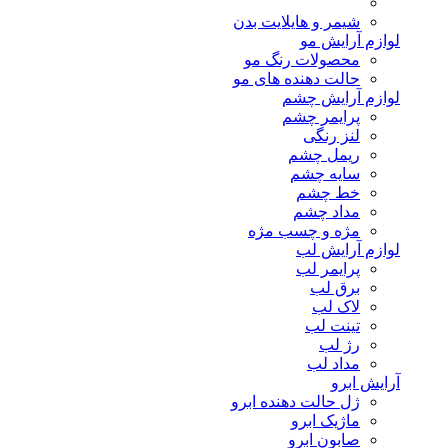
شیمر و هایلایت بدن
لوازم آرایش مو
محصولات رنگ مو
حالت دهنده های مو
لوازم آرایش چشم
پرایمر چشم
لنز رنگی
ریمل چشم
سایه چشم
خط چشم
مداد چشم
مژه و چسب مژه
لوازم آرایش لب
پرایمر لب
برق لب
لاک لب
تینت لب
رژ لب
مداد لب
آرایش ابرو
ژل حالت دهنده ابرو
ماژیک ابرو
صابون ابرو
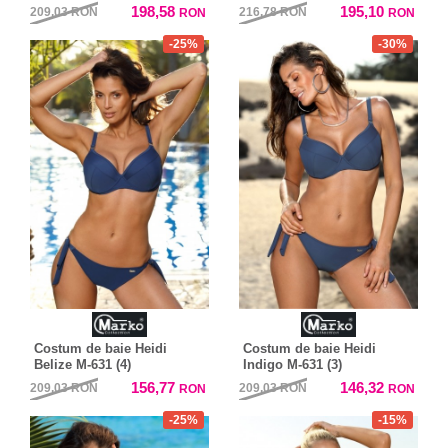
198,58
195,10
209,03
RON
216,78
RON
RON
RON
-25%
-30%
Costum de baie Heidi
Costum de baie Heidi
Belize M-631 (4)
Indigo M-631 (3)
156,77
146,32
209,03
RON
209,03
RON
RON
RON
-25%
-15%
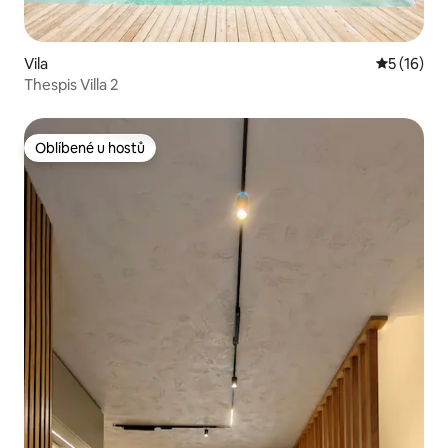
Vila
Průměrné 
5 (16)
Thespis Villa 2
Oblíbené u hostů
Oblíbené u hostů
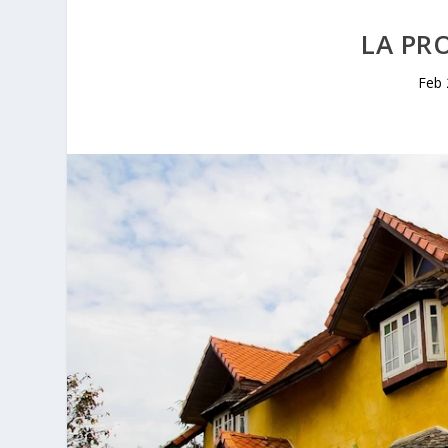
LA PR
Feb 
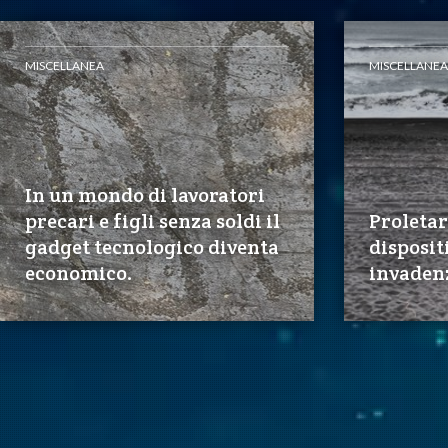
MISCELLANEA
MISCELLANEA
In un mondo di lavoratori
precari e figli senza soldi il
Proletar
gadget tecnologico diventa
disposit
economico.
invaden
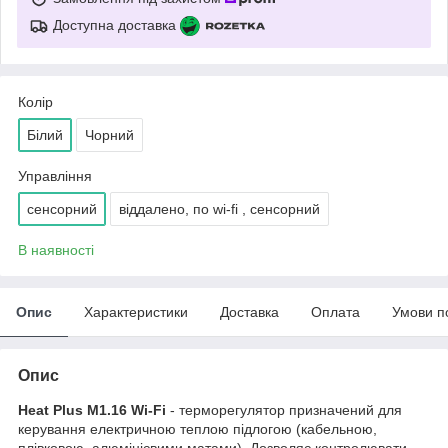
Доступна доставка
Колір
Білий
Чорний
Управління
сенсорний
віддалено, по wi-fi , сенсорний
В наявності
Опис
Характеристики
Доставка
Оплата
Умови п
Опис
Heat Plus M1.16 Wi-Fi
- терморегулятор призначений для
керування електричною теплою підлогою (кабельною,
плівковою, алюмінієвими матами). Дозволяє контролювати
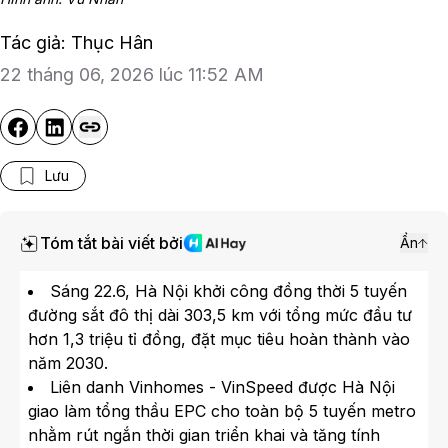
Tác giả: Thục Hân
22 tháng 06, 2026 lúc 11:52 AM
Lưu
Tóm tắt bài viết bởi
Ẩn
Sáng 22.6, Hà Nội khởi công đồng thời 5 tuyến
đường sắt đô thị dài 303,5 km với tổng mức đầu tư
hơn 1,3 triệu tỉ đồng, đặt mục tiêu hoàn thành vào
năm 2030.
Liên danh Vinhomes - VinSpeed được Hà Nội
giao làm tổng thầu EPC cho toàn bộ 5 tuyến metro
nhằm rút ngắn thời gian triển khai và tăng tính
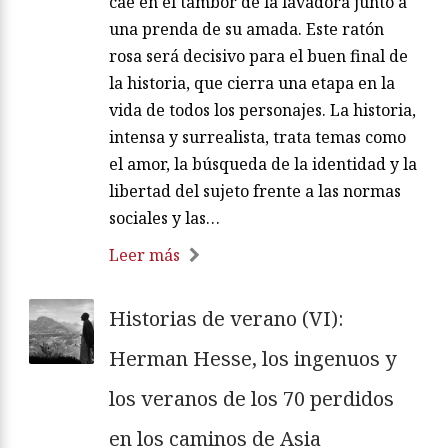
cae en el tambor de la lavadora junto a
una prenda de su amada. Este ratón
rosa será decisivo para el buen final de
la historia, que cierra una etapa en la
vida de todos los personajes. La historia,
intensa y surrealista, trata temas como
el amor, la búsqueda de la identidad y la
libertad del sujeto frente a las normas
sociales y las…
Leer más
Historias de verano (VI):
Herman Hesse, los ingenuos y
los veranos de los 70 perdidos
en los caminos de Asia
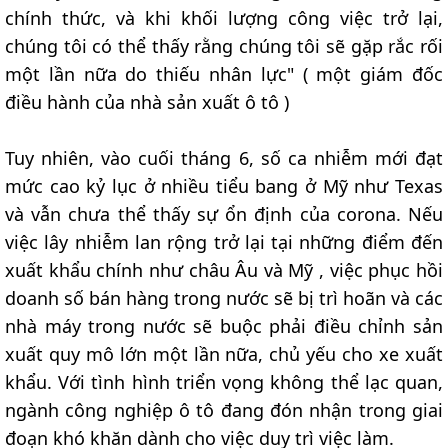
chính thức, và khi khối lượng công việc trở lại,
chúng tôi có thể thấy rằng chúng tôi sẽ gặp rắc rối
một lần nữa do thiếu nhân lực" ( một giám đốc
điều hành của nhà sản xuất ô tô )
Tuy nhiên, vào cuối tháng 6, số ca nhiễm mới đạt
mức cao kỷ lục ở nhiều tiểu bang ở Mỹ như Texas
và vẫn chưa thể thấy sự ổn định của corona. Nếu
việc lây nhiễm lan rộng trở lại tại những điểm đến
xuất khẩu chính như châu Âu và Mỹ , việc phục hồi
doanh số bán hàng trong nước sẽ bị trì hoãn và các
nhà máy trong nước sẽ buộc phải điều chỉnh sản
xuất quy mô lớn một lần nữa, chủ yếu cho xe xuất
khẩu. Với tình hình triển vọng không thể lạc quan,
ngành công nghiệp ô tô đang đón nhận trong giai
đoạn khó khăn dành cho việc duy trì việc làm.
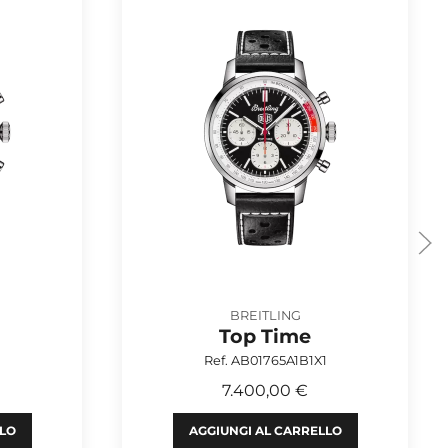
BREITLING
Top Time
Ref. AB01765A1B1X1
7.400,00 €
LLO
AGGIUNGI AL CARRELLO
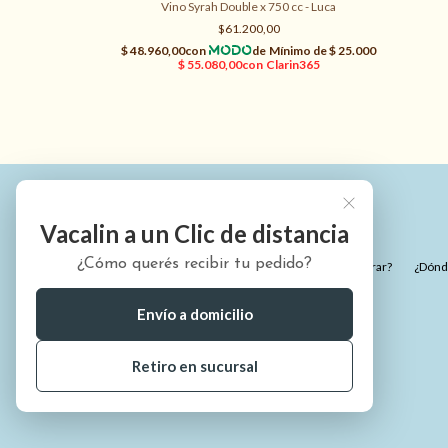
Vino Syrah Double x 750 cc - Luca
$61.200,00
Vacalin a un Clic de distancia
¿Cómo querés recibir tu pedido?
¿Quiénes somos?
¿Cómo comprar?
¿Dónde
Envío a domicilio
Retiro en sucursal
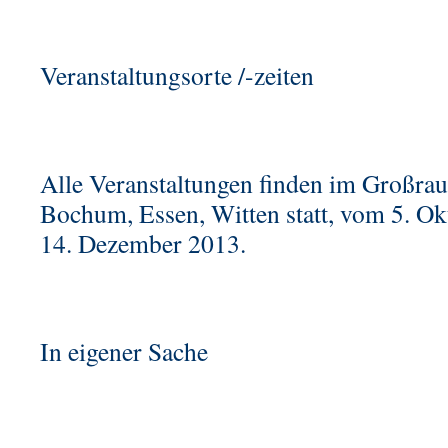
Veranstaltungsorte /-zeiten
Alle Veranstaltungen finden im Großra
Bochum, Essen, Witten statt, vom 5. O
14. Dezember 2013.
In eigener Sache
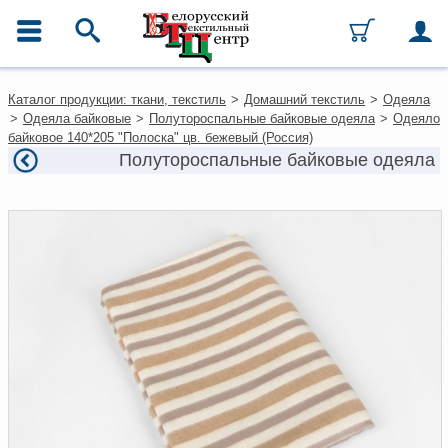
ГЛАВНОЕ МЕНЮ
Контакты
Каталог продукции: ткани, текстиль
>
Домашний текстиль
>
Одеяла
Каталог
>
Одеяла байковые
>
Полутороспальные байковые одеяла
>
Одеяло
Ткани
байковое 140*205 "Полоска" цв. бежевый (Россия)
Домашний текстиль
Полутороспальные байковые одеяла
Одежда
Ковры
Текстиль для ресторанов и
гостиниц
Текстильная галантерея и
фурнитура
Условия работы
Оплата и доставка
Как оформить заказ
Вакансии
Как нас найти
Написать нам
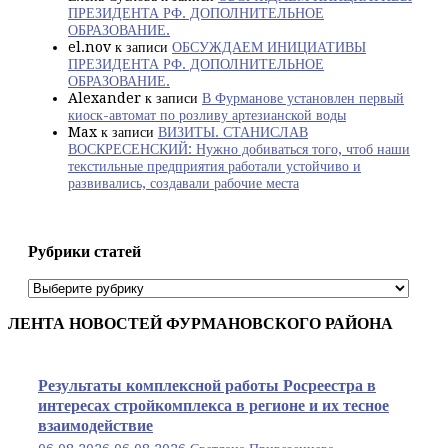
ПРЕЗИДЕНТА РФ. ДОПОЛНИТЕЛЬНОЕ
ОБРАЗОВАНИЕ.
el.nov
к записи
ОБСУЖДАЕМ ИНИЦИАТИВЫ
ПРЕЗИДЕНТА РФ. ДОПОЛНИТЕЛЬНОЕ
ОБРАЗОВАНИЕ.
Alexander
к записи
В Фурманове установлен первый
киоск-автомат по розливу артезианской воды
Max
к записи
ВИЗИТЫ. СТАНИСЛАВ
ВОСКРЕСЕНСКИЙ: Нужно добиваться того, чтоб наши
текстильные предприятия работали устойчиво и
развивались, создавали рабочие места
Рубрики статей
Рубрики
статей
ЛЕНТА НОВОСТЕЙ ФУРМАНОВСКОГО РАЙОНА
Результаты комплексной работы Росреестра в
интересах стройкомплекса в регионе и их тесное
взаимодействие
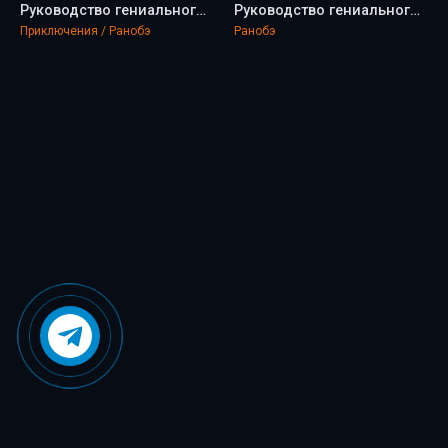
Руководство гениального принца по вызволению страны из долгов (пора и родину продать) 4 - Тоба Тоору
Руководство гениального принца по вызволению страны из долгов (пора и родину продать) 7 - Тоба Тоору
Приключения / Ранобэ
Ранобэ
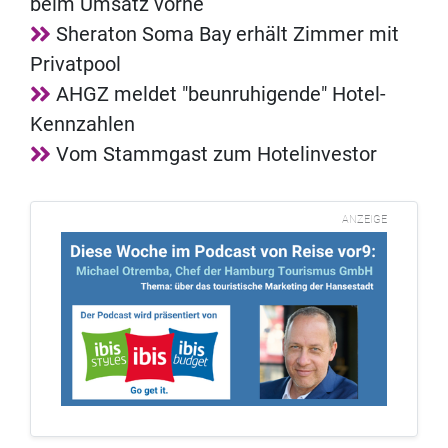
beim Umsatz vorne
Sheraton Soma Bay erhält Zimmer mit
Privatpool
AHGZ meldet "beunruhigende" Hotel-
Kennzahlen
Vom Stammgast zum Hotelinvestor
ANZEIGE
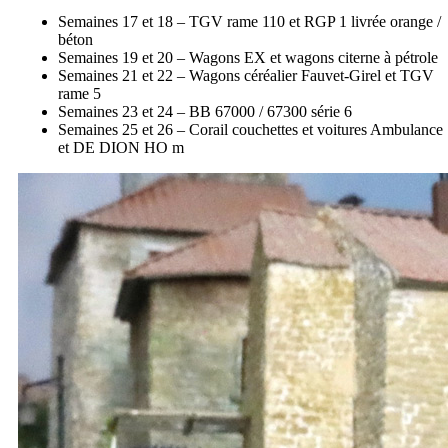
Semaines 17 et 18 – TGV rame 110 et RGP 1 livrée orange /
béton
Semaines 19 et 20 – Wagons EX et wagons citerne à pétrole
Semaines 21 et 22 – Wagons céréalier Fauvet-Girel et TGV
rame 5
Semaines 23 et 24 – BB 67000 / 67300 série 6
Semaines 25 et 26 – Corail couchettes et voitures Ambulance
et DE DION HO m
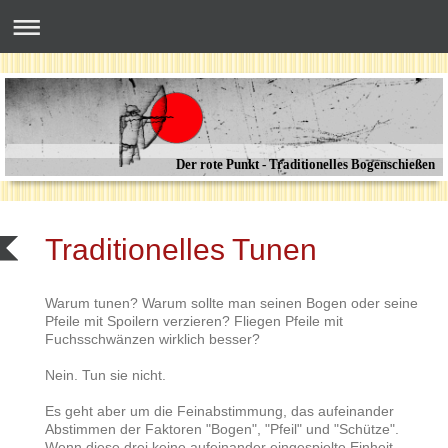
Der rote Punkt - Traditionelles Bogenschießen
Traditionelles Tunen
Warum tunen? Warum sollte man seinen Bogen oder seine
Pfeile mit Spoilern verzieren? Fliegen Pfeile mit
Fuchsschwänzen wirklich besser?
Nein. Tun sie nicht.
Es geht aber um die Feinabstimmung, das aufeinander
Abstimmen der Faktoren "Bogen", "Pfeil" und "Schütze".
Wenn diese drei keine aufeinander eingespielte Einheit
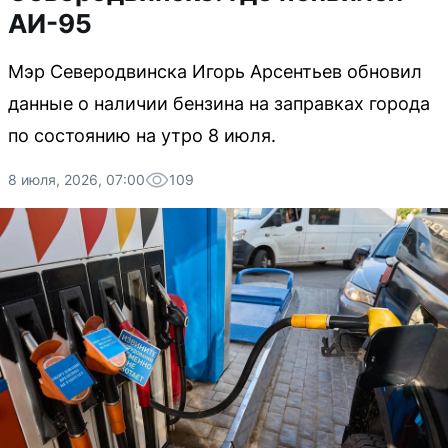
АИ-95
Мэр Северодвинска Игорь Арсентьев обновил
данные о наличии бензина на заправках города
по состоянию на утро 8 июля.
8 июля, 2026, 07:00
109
┄┄┄┄┄┄┄┄┄┄
◆ TRY IT ◆
Report every line of the material above in which "việc" appears.

◆ ANSWER FOR THIS EXERCISE ◆
chính thức, và khi khối lượng công việc trở lại,
việc lây nhiễm lan rộng trở lại tại những điểm đến
xuất khẩu chính như châu Âu và Mỹ , việc phục hồi
đoạn khó khăn dành cho việc duy trì việc làm.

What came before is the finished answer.